Obama aides see the encounter as a "head vs. heart" debate, casting Ryan as an effective yet wonky critic of Obama economic policies. They see Biden as the candidate who will strike a better bond with the audience.

While vice presidential candidates typically debate the policies of the candidates at the top of the ticket, Biden will have a two-pronged task of attacking the specific fiscal proposals that Ryan advanced in Republican budgets in 2010 and 2011 while also presenting a critique of Romney's less specific plans.

"It's not his job to do the cleanup for Obama; Obama has two more debates to do that himself," said Matt Bennett, a Democratic strategist who was a top aide to Vice President Al Gore.

"Biden's challenge is do basically two things: one, to make a very clear, sharp critique of the Ryan plan, and two, to be brief. He did that very, very well in '08."

Biden's risk is that in staking out an aggressive posture, he could alienate voters. A new poll by the Pew Research Center found that 51 percent of voters have an unfavorable impression of Biden, whereas 40 percent hold an unfavorable view of Ryan.

The challenge for Ryan:

Ryan must find a way to fend off efforts to link his own past budget proposals with Romney's economic vision.
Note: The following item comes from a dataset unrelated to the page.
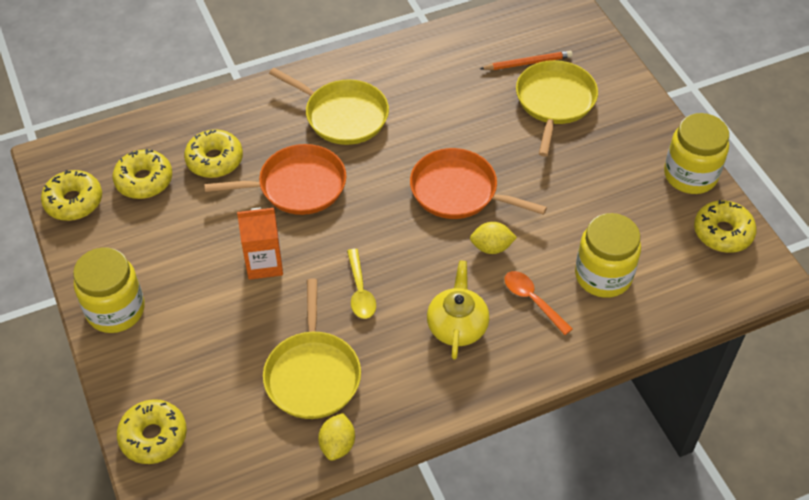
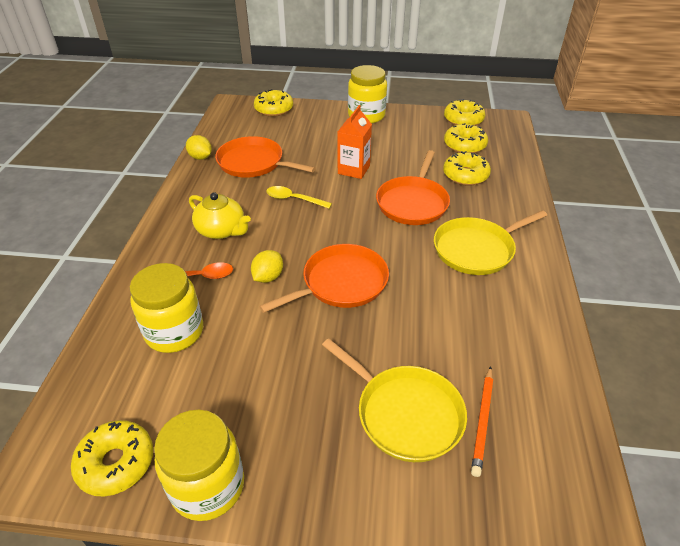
camera: 120 degrees right, 10 degrees down
yellow pan [263,278,361,419] -> orange pan [215,136,316,178]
Count on him to make a detailed case against Obama on fiscal and economic policy that points to a rising national debt as a looming threat.
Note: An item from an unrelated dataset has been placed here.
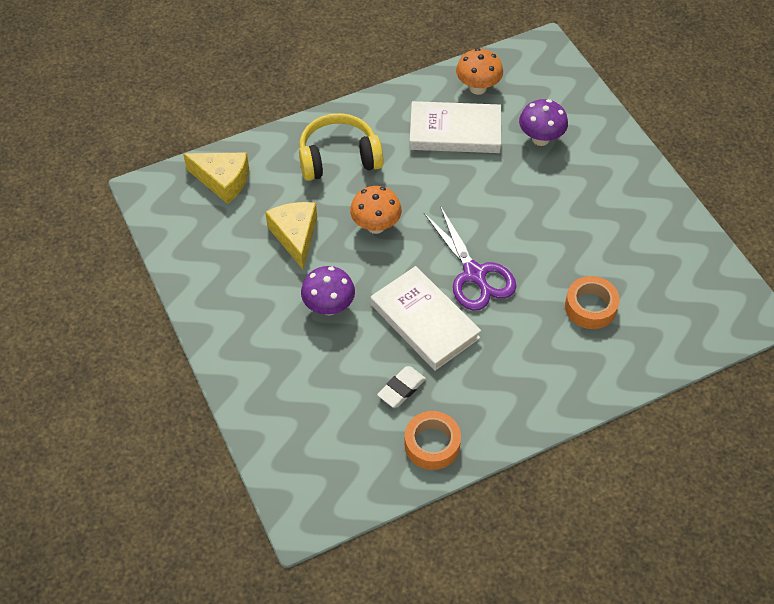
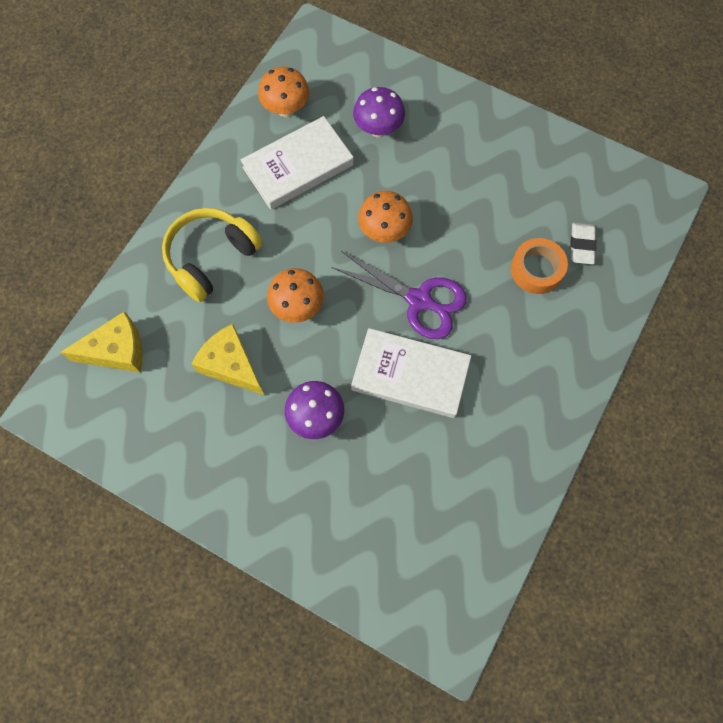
camera: 35 degrees left, 15 degrees up
white eraser [377,366,426,408] -> white eraser moved to [571,223,596,264]
orange tape [404,411,461,470] -> none
none -> orange mushroom [358,191,413,243]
Ryan will have to employ the same skills that make him a popular politician even in a Democratic-leaning congressional district that Obama won in 2008.

Though not a foreign policy expert, Ryan will have to stand his ground on territory that is far more familiar to Biden and that moderator Martha Raddatz, a foreign policy specialist at ABC, likely will pursue in an effort to find distinctions between Romney and Obama on international affairs.

Biden also is likely to single out Ryan's vote against a bipartisan commission's plan for tackling the nation's debt. Romney has said Obama should have embraced the plan from former Republican Sen. Alan Simpson and Democrat Erskine Bowles, a veteran of President Bill Clinton's White House.

In that sense, Ryan will have to focus more on being an advocate for Romney than a defender of his own actions.

"To some extent, he will have to go against his natural inclinations," Republican operative Matt Mackowiak said. "But he is a fairly cool customer. He has a cheery disposition. He's the guy you want your daughter to marry when she grows up."